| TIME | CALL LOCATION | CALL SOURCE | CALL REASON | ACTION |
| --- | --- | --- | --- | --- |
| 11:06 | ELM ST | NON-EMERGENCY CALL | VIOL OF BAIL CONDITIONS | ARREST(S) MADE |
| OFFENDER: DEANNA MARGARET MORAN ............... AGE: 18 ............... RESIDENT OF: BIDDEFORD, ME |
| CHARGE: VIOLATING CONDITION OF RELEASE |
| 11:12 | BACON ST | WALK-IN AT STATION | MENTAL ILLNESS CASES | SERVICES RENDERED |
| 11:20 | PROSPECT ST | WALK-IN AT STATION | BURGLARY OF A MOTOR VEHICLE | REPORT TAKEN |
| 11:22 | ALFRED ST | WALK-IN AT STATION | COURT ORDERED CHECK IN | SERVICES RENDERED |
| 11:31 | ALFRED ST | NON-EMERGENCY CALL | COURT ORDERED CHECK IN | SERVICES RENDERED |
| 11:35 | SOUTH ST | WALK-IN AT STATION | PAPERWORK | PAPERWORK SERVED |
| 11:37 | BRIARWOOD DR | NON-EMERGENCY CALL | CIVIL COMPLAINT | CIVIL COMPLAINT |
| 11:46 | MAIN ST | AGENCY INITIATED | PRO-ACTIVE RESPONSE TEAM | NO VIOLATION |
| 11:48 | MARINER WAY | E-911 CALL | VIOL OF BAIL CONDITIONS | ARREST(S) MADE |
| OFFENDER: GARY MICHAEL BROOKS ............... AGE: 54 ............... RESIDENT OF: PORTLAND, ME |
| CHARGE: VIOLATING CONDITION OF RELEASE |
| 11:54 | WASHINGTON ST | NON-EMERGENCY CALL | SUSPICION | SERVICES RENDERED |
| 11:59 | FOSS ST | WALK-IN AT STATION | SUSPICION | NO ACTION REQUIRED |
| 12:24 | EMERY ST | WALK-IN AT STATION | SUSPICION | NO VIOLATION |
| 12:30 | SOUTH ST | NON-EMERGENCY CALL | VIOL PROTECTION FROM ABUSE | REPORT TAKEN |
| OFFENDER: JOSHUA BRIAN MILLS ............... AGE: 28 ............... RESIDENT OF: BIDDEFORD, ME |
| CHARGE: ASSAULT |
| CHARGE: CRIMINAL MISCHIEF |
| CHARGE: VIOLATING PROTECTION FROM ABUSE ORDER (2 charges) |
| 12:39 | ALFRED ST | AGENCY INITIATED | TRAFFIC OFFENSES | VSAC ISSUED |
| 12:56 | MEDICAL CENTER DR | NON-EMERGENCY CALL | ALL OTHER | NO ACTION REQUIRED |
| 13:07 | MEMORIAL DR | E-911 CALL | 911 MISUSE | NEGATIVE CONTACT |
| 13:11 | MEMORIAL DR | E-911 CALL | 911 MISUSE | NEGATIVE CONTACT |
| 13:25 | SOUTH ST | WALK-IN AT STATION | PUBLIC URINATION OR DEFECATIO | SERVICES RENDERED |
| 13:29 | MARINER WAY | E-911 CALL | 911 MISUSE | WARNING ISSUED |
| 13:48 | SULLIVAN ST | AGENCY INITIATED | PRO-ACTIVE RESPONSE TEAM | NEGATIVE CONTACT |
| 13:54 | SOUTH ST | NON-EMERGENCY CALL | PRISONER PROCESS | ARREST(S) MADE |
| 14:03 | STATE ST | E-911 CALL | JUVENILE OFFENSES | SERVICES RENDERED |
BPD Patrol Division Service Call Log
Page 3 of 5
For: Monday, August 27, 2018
◇ ◇ ◇ ◇ ◇ ◇ ◇
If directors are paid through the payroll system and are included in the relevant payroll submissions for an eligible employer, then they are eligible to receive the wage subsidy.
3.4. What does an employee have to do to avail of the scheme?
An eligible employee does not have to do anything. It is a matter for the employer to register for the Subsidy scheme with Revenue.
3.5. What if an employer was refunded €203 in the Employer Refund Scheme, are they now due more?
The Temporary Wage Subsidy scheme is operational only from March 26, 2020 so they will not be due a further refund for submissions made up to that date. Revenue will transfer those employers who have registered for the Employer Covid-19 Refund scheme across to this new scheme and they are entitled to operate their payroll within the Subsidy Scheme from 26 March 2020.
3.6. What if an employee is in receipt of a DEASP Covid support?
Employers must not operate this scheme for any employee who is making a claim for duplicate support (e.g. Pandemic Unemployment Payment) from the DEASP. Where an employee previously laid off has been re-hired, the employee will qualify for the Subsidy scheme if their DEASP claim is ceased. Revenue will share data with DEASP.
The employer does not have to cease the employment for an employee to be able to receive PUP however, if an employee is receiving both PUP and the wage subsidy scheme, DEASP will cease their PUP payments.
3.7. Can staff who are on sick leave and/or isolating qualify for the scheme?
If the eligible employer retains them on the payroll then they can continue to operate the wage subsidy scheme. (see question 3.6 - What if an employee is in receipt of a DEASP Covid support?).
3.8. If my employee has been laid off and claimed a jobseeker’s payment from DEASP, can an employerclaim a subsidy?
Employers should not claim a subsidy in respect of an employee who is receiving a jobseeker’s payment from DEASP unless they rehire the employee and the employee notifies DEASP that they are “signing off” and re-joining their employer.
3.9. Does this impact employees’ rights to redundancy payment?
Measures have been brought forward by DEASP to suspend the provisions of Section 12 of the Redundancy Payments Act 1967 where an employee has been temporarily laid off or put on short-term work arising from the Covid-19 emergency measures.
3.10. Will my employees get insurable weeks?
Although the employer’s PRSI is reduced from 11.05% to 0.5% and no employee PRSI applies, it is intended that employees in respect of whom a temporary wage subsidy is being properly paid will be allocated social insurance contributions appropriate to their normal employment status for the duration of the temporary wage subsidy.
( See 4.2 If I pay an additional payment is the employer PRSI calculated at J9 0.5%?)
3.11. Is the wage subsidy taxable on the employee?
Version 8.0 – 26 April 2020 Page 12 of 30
◇ ◇ ◇ ◇ ◇ ◇ ◇
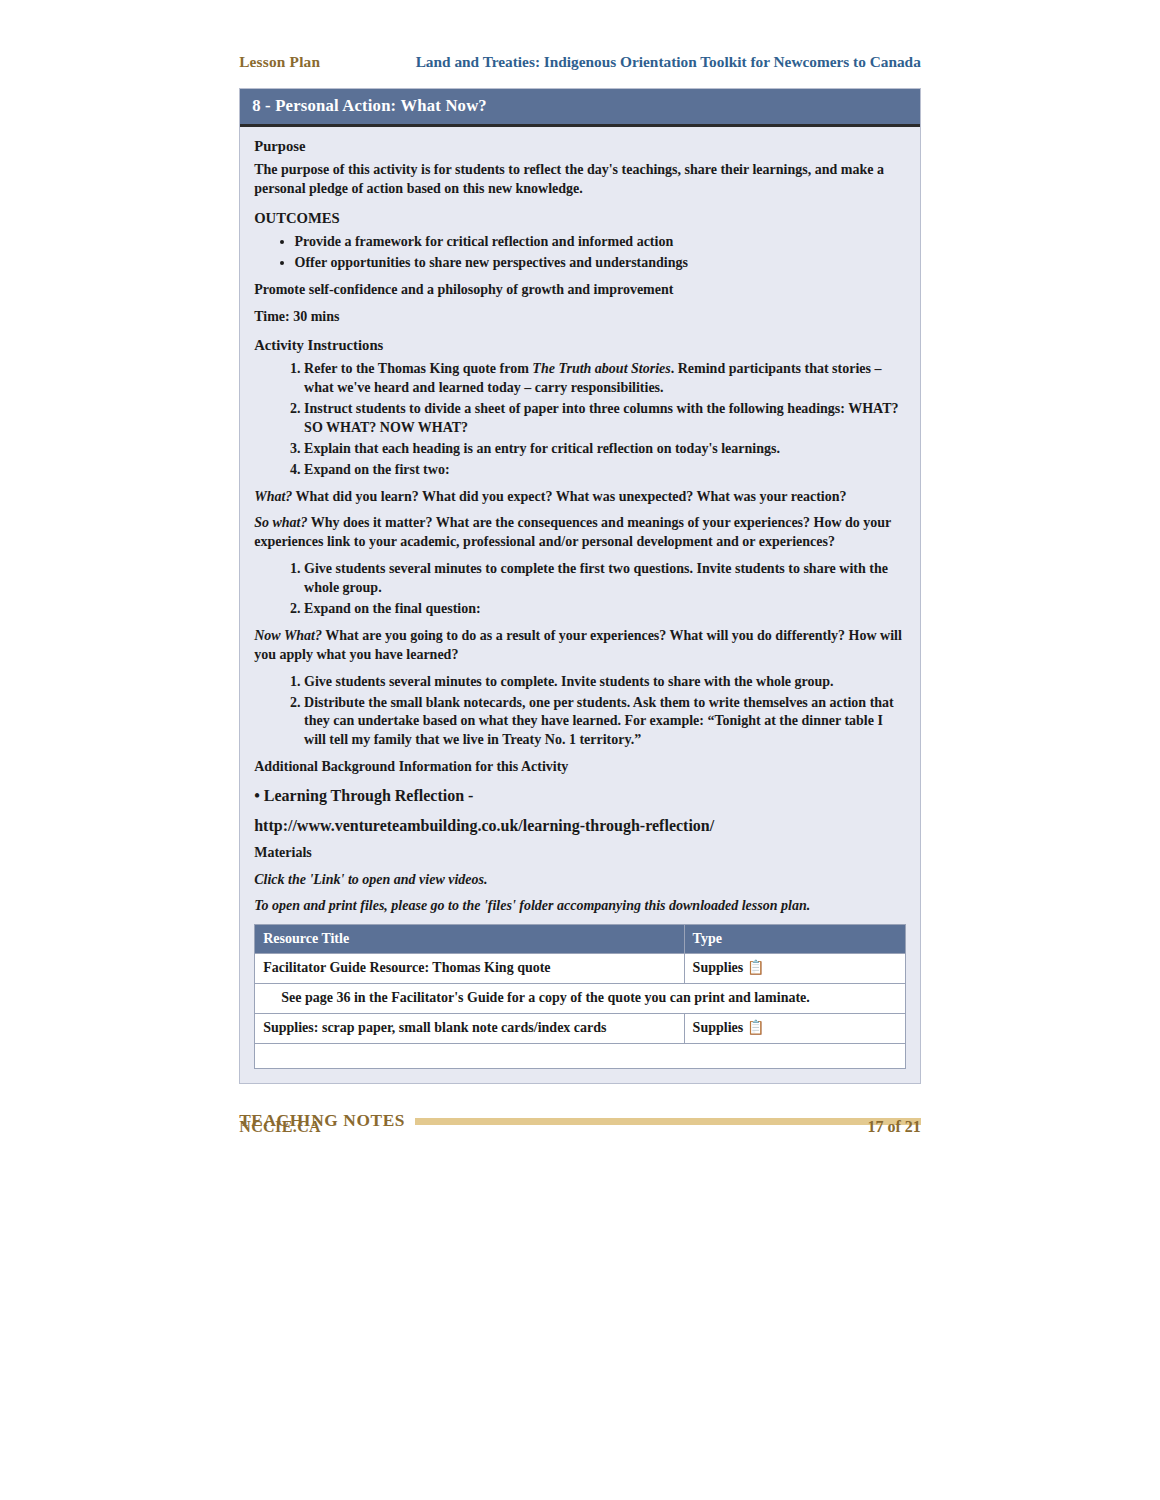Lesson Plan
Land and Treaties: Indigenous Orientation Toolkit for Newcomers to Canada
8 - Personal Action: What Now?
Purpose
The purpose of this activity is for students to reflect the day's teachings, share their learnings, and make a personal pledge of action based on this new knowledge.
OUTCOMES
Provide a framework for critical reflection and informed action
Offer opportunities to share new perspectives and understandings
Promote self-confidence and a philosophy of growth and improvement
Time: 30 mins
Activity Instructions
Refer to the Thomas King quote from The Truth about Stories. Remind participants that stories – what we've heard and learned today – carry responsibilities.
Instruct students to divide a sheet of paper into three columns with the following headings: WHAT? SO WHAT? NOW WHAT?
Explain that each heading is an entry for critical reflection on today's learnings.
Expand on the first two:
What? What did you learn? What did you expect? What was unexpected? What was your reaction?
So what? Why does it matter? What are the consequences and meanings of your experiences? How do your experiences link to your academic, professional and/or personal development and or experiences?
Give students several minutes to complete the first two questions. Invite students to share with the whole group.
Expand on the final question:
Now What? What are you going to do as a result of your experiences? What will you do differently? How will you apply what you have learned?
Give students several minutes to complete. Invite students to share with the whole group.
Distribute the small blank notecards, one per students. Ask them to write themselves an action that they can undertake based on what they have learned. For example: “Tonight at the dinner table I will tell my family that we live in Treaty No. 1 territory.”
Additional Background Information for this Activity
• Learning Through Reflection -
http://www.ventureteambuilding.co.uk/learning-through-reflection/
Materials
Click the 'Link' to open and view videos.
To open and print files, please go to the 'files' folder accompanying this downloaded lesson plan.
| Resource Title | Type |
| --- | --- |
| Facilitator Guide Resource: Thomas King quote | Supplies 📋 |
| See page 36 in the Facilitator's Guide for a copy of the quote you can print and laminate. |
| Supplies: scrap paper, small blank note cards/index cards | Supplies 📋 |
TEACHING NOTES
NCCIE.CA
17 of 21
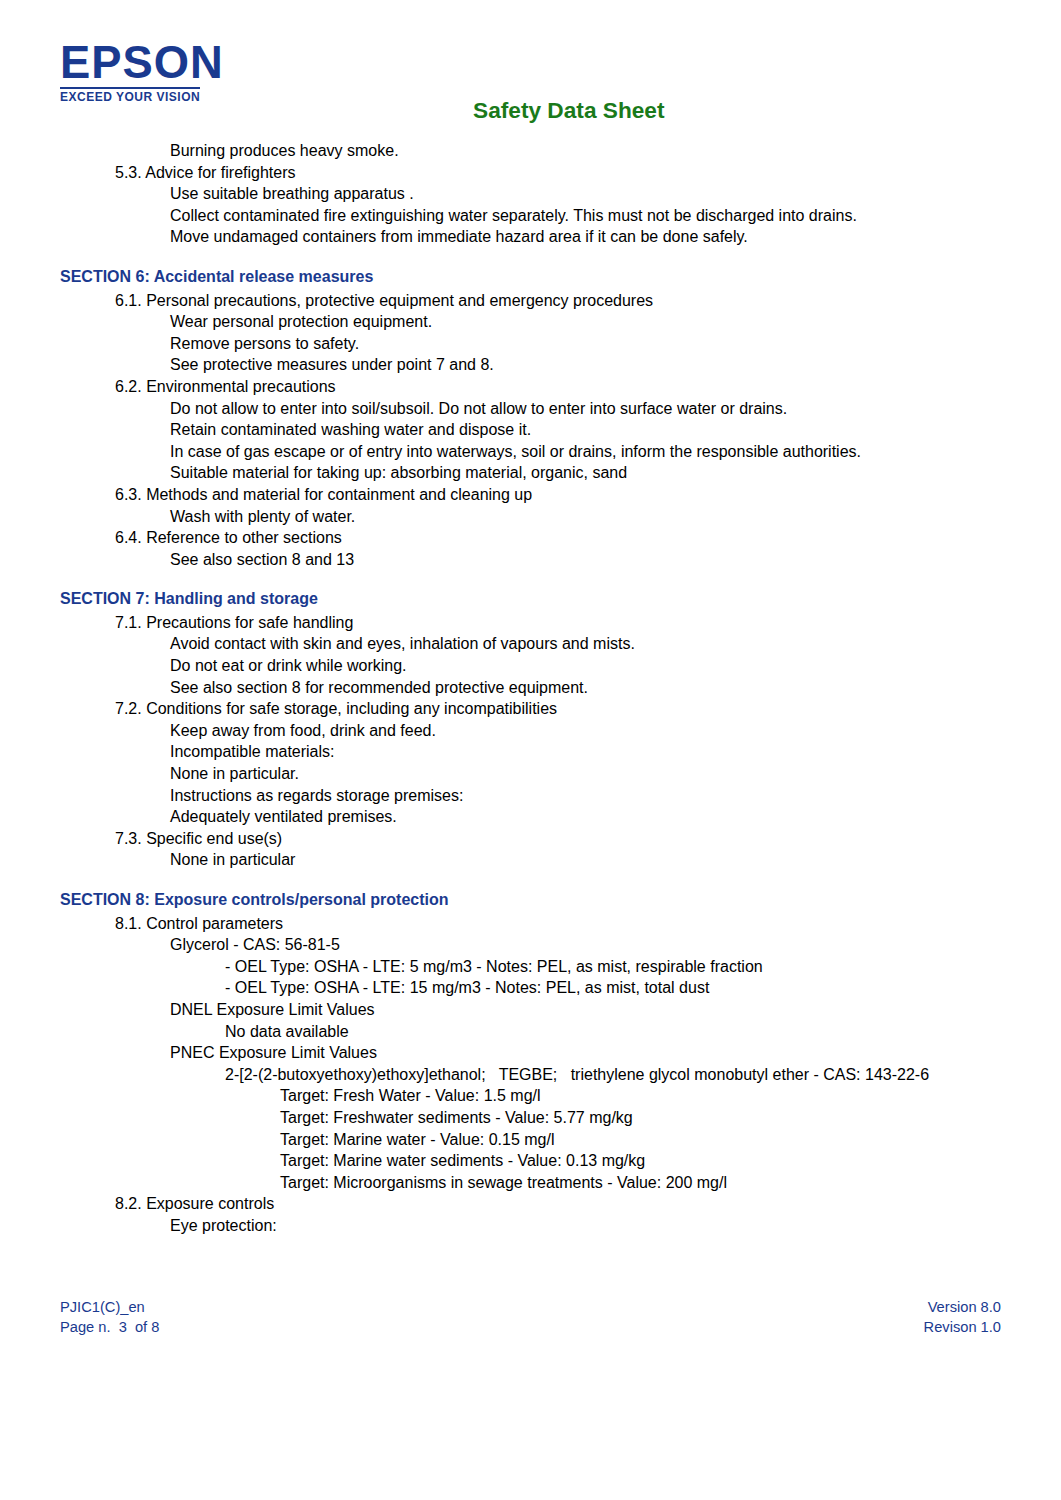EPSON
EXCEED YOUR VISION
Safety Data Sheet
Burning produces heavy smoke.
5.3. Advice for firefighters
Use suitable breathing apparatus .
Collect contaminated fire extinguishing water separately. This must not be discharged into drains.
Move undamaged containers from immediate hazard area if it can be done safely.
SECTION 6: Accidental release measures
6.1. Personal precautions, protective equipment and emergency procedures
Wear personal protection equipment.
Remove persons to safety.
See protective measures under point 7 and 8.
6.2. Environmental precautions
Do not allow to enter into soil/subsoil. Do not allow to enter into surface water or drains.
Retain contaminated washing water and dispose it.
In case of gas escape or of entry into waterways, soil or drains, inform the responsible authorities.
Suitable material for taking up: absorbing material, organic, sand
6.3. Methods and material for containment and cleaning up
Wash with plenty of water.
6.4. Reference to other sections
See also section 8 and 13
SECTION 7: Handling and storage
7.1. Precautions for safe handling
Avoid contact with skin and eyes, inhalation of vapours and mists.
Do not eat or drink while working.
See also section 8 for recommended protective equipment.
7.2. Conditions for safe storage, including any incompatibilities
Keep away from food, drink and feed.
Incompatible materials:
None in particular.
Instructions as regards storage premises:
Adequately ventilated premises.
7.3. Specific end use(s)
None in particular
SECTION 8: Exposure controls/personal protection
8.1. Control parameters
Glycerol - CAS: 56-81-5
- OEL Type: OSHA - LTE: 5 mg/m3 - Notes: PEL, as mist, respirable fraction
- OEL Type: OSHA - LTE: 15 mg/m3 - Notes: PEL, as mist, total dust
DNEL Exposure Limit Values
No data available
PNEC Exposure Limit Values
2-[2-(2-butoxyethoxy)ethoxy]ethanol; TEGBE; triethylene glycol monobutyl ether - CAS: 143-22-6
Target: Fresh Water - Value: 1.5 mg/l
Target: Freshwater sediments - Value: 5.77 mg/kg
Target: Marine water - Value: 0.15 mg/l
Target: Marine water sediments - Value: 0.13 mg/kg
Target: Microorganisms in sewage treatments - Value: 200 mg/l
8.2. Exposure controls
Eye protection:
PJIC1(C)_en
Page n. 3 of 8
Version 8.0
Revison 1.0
◇ ◇ ◇ ◇ ◇ ◇ ◇
Please, from the material above, copy only the lines from the line with "REASON | ACTION |" up to and including the line with "PORTLAND, ME |", exactly as written.

**Task response**:
| TIME | CALL LOCATION | CALL SOURCE | CALL REASON | ACTION |
| --- | --- | --- | --- | --- |
| 11:06 | ELM ST | NON-EMERGENCY CALL | VIOL OF BAIL CONDITIONS | ARREST(S) MADE |
| OFFENDER: DEANNA MARGARET MORAN ............... AGE: 18 ............... RESIDENT OF: BIDDEFORD, ME |
| CHARGE: VIOLATING CONDITION OF RELEASE |
| 11:12 | BACON ST | WALK-IN AT STATION | MENTAL ILLNESS CASES | SERVICES RENDERED |
| 11:20 | PROSPECT ST | WALK-IN AT STATION | BURGLARY OF A MOTOR VEHICLE | REPORT TAKEN |
| 11:22 | ALFRED ST | WALK-IN AT STATION | COURT ORDERED CHECK IN | SERVICES RENDERED |
| 11:31 | ALFRED ST | NON-EMERGENCY CALL | COURT ORDERED CHECK IN | SERVICES RENDERED |
| 11:35 | SOUTH ST | WALK-IN AT STATION | PAPERWORK | PAPERWORK SERVED |
| 11:37 | BRIARWOOD DR | NON-EMERGENCY CALL | CIVIL COMPLAINT | CIVIL COMPLAINT |
| 11:46 | MAIN ST | AGENCY INITIATED | PRO-ACTIVE RESPONSE TEAM | NO VIOLATION |
| 11:48 | MARINER WAY | E-911 CALL | VIOL OF BAIL CONDITIONS | ARREST(S) MADE |
| OFFENDER: GARY MICHAEL BROOKS ............... AGE: 54 ............... RESIDENT OF: PORTLAND, ME |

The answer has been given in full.